═══ RECORD SET ═══

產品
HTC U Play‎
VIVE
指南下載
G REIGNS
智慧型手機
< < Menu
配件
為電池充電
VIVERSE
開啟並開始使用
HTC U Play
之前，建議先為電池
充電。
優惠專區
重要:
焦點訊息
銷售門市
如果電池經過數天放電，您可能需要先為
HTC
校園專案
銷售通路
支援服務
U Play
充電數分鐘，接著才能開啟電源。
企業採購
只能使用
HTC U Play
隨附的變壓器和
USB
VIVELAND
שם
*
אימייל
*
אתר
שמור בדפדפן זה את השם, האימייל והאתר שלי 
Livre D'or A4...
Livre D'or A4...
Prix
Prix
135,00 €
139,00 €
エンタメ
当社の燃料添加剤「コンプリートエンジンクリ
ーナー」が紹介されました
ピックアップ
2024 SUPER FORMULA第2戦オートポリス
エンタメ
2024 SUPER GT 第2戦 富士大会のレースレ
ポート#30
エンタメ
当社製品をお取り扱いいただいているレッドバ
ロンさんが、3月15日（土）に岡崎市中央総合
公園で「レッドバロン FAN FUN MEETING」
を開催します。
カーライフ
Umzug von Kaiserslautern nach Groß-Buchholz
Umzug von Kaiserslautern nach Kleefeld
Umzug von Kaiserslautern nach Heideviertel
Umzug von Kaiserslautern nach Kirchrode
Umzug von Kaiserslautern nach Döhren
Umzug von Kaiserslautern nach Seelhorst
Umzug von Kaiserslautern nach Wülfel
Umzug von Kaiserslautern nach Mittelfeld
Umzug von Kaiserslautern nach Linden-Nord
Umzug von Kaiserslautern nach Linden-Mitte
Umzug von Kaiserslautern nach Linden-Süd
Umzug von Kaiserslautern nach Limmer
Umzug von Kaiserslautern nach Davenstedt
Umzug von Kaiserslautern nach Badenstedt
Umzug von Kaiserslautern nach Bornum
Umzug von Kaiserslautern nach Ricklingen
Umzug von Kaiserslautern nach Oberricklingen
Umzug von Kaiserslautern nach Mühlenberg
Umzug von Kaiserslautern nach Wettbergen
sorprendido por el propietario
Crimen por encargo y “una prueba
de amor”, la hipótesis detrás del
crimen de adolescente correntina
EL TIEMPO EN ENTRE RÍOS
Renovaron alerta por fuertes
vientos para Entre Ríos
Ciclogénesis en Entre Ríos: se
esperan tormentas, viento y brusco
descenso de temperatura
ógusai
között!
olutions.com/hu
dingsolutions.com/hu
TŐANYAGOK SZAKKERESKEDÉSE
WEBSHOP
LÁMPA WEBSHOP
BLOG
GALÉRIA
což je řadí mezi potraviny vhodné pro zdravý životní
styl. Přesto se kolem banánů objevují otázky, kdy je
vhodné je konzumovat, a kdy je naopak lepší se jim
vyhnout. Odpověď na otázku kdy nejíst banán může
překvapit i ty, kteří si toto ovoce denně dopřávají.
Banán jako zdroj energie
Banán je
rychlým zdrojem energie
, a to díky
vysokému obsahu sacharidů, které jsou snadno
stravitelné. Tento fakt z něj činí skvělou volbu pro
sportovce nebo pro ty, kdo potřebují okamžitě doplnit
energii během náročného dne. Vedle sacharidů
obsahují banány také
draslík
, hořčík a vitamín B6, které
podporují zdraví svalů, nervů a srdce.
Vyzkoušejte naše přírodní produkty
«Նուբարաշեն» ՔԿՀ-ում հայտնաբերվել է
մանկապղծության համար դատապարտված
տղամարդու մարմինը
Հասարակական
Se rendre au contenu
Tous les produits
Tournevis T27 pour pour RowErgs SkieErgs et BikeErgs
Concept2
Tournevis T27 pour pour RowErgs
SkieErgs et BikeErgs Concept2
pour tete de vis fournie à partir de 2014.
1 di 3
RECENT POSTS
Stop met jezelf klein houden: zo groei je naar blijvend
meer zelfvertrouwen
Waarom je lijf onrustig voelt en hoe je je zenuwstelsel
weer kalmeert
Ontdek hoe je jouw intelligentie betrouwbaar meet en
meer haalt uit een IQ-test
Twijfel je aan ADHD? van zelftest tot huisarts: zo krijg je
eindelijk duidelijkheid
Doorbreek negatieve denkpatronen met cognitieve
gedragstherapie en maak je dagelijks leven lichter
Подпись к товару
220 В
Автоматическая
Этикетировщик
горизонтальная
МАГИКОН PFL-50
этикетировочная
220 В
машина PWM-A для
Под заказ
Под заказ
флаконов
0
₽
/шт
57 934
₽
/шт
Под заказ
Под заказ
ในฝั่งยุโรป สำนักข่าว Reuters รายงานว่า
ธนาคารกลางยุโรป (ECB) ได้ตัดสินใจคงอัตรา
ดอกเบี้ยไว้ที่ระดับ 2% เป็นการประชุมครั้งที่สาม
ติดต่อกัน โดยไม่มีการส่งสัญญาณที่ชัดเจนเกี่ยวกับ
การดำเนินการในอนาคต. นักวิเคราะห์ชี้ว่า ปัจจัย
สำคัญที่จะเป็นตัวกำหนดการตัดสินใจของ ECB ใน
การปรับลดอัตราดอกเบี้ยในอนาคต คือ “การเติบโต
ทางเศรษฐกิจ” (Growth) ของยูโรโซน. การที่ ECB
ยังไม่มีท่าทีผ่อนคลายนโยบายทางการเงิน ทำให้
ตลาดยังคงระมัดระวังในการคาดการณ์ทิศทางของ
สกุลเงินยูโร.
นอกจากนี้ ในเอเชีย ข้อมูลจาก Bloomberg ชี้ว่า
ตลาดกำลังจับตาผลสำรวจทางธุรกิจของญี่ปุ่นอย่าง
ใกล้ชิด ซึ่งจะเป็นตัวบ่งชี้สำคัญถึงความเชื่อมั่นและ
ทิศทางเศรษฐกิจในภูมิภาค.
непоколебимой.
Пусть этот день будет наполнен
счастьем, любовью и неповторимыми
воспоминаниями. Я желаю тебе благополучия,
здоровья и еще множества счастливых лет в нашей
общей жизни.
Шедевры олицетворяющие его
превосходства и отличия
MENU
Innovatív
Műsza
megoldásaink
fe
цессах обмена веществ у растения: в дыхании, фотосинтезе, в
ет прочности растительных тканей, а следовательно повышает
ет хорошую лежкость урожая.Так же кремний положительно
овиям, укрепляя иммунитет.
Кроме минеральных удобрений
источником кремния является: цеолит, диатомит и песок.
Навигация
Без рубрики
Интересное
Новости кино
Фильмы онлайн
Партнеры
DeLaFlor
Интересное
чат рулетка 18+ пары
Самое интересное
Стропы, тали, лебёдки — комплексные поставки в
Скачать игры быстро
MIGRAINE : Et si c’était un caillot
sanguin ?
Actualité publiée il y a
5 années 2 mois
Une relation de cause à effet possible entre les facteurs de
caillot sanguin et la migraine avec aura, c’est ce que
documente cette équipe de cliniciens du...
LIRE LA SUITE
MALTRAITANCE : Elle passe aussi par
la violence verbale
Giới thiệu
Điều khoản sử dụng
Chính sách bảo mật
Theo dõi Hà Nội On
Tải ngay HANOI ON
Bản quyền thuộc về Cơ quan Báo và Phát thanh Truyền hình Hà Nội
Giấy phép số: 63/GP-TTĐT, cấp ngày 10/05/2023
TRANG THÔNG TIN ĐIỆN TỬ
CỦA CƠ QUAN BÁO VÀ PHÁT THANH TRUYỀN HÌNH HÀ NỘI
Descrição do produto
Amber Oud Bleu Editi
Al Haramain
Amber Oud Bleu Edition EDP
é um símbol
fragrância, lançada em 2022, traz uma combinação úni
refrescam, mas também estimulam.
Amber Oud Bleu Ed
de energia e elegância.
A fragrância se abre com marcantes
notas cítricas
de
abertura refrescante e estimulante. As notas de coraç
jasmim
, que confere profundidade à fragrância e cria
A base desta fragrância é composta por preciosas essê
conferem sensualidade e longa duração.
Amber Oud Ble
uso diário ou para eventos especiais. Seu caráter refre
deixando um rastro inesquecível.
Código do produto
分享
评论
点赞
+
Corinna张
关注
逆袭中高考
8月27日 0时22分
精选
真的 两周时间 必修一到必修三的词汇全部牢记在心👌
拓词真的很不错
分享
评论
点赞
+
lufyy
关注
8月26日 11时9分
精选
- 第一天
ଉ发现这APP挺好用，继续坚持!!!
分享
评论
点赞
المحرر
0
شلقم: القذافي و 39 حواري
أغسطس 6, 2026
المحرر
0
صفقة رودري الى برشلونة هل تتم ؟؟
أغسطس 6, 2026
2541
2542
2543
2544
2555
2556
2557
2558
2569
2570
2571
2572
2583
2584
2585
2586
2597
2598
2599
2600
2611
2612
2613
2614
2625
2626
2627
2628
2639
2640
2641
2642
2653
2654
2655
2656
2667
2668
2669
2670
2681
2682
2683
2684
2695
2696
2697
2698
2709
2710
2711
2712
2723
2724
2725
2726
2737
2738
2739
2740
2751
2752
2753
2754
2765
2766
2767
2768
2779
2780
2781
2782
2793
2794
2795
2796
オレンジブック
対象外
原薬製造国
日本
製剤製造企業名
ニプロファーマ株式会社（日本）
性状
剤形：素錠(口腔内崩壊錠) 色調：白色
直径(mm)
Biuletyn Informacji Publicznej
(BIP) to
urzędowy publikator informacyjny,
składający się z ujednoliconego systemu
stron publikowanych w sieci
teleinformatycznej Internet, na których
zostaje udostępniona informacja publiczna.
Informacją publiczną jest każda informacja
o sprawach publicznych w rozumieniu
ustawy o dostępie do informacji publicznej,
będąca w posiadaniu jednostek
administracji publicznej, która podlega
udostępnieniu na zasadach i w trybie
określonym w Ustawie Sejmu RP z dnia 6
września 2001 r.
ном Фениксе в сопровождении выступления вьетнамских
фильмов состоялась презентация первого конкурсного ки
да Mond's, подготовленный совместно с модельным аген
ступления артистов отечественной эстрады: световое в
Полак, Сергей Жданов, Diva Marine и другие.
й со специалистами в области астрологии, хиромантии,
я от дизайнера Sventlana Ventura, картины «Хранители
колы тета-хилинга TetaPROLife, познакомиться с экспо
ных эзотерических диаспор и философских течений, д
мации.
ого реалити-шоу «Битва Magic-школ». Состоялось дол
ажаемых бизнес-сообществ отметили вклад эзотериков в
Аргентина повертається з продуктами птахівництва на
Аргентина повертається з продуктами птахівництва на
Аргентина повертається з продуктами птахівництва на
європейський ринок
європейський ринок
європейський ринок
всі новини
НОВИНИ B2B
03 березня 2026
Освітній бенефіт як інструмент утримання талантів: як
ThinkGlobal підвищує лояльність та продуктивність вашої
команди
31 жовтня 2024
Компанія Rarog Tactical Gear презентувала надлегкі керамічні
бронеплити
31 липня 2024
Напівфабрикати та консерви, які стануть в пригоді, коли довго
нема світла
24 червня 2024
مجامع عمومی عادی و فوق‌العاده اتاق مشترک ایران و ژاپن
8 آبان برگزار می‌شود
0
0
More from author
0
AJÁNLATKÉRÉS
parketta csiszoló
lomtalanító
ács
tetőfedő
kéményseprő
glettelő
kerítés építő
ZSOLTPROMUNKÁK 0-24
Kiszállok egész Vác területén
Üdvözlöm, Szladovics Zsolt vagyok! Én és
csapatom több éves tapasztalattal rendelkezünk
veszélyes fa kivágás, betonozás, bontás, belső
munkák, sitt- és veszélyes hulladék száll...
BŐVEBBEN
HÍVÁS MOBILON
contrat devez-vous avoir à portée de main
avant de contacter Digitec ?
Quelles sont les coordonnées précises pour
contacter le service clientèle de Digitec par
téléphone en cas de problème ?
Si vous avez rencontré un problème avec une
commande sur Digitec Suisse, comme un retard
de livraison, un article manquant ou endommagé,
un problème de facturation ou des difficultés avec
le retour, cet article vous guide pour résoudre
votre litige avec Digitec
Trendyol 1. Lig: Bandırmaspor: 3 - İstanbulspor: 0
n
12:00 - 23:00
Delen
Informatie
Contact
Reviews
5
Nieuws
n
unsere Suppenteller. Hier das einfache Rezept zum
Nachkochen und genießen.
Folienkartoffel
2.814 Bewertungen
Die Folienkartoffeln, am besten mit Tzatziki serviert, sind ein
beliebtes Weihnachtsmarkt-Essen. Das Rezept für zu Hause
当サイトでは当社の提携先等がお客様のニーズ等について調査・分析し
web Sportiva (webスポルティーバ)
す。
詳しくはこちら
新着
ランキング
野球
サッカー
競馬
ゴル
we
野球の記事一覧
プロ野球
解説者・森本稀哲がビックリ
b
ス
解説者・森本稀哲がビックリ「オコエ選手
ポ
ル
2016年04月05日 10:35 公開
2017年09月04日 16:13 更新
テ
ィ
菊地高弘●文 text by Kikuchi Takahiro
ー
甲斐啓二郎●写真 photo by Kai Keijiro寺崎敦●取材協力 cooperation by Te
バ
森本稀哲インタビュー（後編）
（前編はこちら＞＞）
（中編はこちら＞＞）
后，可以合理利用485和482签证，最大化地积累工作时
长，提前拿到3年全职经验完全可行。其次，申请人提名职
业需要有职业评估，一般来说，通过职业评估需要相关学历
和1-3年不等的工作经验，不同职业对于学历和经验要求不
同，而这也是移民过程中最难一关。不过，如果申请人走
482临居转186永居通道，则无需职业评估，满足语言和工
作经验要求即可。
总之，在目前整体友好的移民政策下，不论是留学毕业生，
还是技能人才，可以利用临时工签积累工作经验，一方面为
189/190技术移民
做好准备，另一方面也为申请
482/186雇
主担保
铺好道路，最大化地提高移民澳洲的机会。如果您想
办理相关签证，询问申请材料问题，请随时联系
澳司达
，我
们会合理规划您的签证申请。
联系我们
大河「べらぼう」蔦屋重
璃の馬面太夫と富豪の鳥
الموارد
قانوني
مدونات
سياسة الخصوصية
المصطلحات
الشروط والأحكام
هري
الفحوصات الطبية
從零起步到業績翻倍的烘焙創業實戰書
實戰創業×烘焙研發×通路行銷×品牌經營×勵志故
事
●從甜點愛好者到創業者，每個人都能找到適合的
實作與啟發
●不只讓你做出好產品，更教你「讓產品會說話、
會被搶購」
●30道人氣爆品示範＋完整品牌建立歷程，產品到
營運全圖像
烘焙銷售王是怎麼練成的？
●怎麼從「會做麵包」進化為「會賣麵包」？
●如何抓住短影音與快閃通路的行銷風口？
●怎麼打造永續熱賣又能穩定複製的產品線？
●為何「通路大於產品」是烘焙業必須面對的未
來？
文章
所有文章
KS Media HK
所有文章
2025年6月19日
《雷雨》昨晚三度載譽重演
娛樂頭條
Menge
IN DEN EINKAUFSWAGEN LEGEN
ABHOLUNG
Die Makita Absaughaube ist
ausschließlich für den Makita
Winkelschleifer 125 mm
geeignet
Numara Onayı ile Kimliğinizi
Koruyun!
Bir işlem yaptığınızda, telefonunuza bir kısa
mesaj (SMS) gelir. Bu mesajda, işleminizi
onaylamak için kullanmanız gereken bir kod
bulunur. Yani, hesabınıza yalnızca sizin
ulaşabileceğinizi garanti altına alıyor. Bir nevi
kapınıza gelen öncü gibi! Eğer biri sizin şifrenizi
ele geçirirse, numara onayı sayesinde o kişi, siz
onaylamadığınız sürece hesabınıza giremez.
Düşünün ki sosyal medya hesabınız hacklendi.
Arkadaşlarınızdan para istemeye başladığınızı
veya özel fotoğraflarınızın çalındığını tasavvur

═══

TASK DIRECTIONS » Could you restate, word for word, the lines above from the one with "uso diário ou" to the one with "фильмов состоялась презентация", both included?

EXERCISE SOLUTION »
uso diário ou para eventos especiais. Seu caráter refre
deixando um rastro inesquecível.
Código do produto
分享
评论
点赞
+
Corinna张
关注
逆袭中高考
8月27日 0时22分
精选
真的 两周时间 必修一到必修三的词汇全部牢记在心👌
拓词真的很不错
分享
评论
点赞
+
lufyy
关注
8月26日 11时9分
精选
- 第一天
ଉ发现这APP挺好用，继续坚持!!!
分享
评论
点赞
المحرر
0
شلقم: القذافي و 39 حواري
أغسطس 6, 2026
المحرر
0
صفقة رودري الى برشلونة هل تتم ؟؟
أغسطس 6, 2026
2541
2542
2543
2544
2555
2556
2557
2558
2569
2570
2571
2572
2583
2584
2585
2586
2597
2598
2599
2600
2611
2612
2613
2614
2625
2626
2627
2628
2639
2640
2641
2642
2653
2654
2655
2656
2667
2668
2669
2670
2681
2682
2683
2684
2695
2696
2697
2698
2709
2710
2711
2712
2723
2724
2725
2726
2737
2738
2739
2740
2751
2752
2753
2754
2765
2766
2767
2768
2779
2780
2781
2782
2793
2794
2795
2796
オレンジブック
対象外
原薬製造国
日本
製剤製造企業名
ニプロファーマ株式会社（日本）
性状
剤形：素錠(口腔内崩壊錠) 色調：白色
直径(mm)
Biuletyn Informacji Publicznej
(BIP) to
urzędowy publikator informacyjny,
składający się z ujednoliconego systemu
stron publikowanych w sieci
teleinformatycznej Internet, na których
zostaje udostępniona informacja publiczna.
Informacją publiczną jest każda informacja
o sprawach publicznych w rozumieniu
ustawy o dostępie do informacji publicznej,
będąca w posiadaniu jednostek
administracji publicznej, która podlega
udostępnieniu na zasadach i w trybie
określonym w Ustawie Sejmu RP z dnia 6
września 2001 r.
ном Фениксе в сопровождении выступления вьетнамских
фильмов состоялась презентация первого конкурсного ки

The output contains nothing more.